Now, you know this, so you let this person insp - you give him something to inspect; you let him inspect this and when he is finished you tell him he has inspected it by acknowledging it. I don't care whether you did that by repetitive commands or otherwise. That's the basis of all auditing. There is no other basis to auditing than that. And that this - this operation is taking place in the knowledge of certain mental mechanics and activities and there's certain types of questions you can ask and so on… But the person who is answering these questions that are being put to him, and so forth, because he is undergoing conditions and he's doing actions which are bringing him up the line, he will come up with a higher IQ and he'll be brighter and he'll be this and he'll be that - providing you're not auditing him during the presence of a present time problem; you're not trying to press ahead while he has an ARC break; providing these things are occurring; providing you are getting tone arm action, why, the guy can recover from almost anything, don't you see?

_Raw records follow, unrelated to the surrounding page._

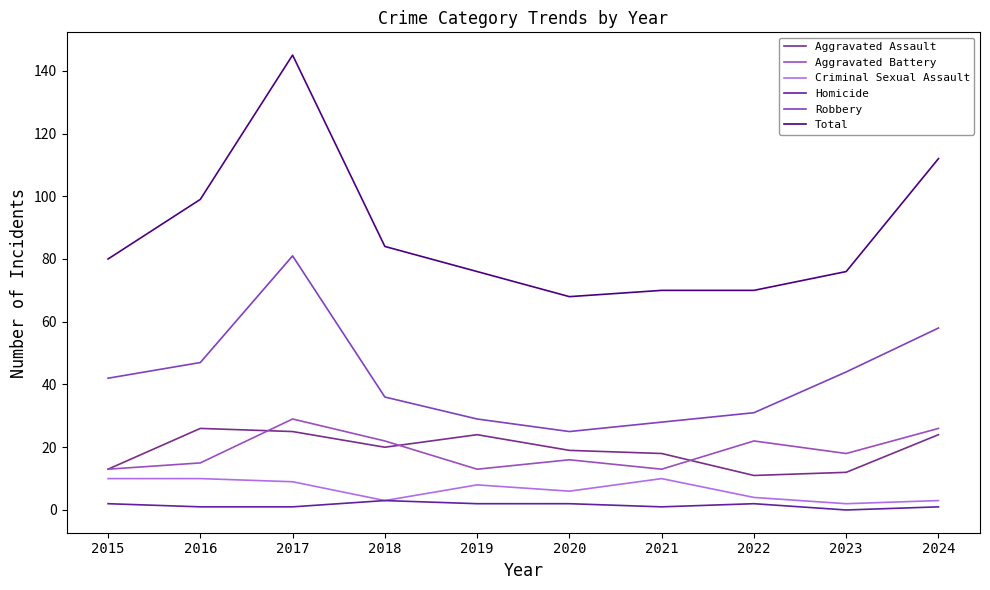

Rank the categories by Aggravated Assault value from highest to lowest.

2016, 2017, 2019, 2024, 2018, 2020, 2021, 2015, 2023, 2022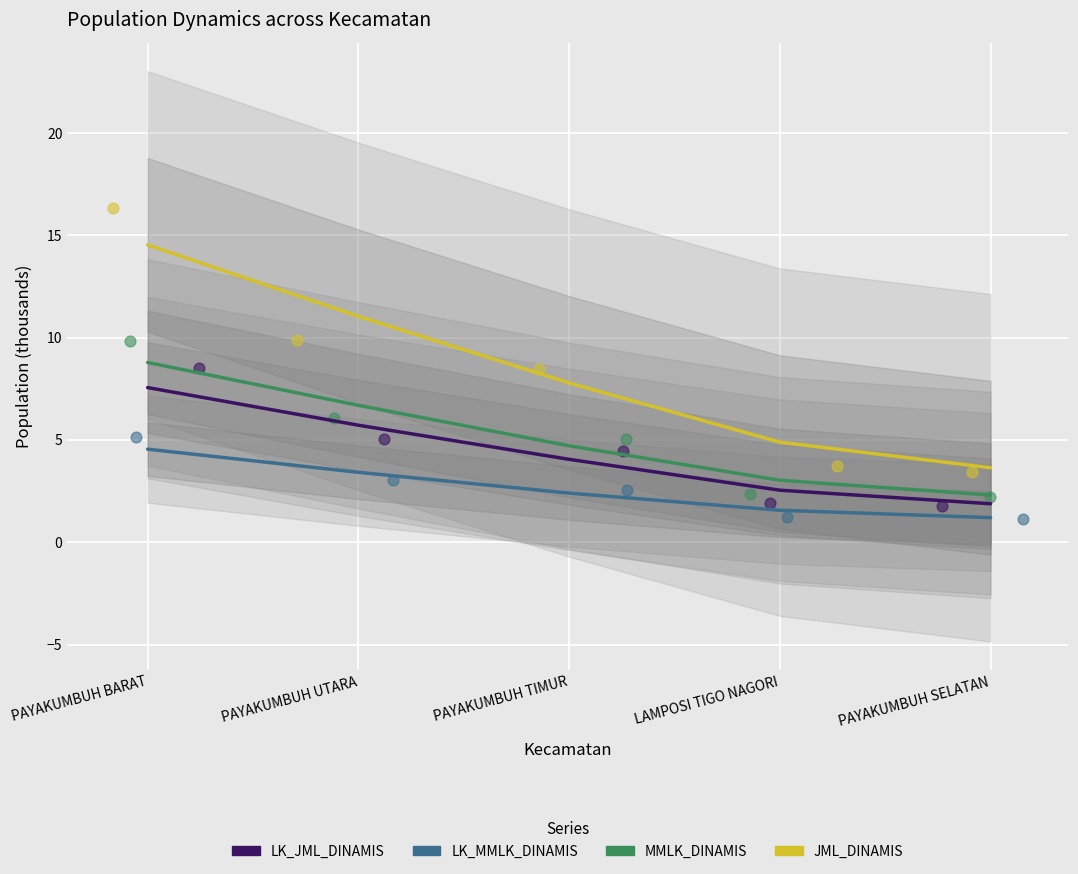

What are all the series names shown in the legend?

LK_JML_DINAMIS, LK_MMLK_DINAMIS, MMLK_DINAMIS, JML_DINAMIS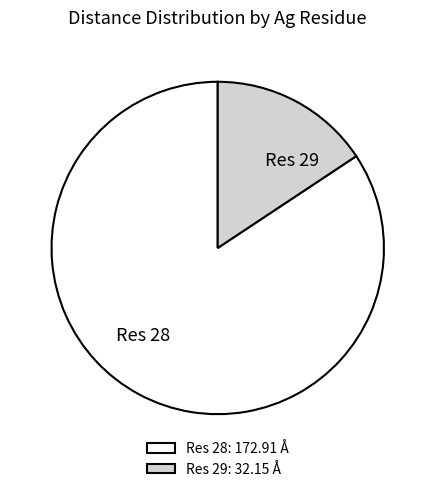

Is there any slice that represents more than half of the pie?

Yes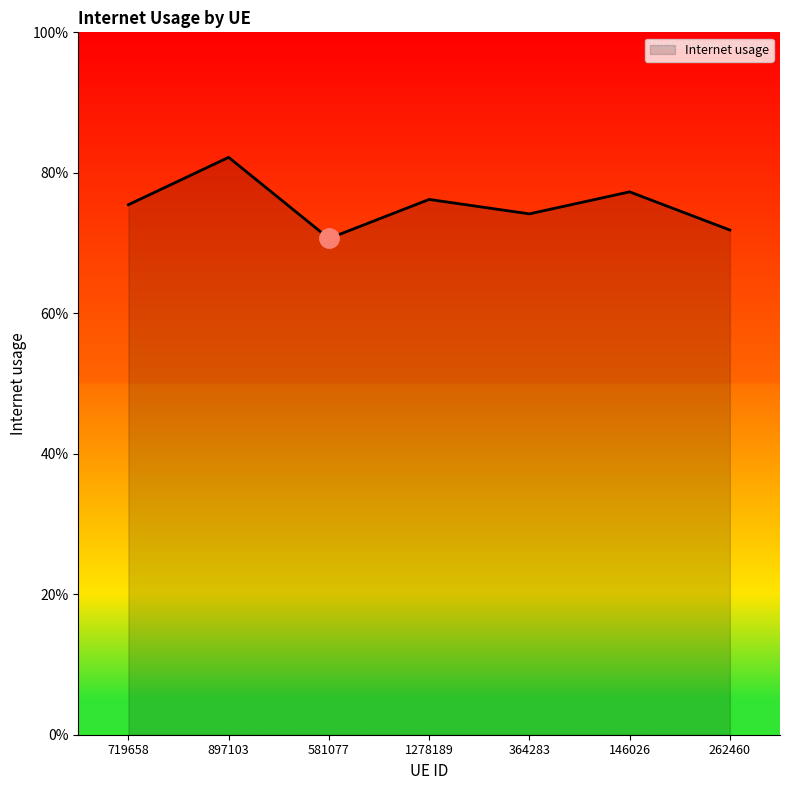

List the labels in order of value, largest first.

897103, 146026, 1278189, 719658, 364283, 262460, 581077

I've given you, just in these last few words, the - really the basic essentials of auditing. They're just spit out that fast.
Now, if you can bring that about, you've got all the good indicators present, don't you see - the bad indicators are absent. When a bad indicator shows up you immediately take the lightest necessary action - quickest, quickly to set it to rights - you recognize it swiftly, you take the action necessary to correct it, you've got it corrected and then you're away and not making a profession, now, out of this one bad indicator. And you've got the session wheeling and it's going and so forth, and you keep that ball rolling and just the essentials which I just gave you: keeping the pc's confidence built up in that you're not chopping him down all the time, making sure the pc doesn't have PT problems, making sure that you're not auditing him - somebody over the top of an ARC break, this type of thing, and my God, you'll emerge at the other end - even at your lower levels of auditing, you see - you emerge at the other end with a brand-new being.
You can keep - you can keep doing this. But, of course, if you don't know what auditing looks like, then auditing is to a marked degree quite downgraded. Do you see that?
Well, I've given you a rather long lecture; you can come back fifteen minutes late and we'll start class fifteen minutes late.
But I wanted to particularly go over some of the points of 1963. I thought you might be interested and amused. Tell you how it looked at least from my point of view and to wish you a very happy New Year!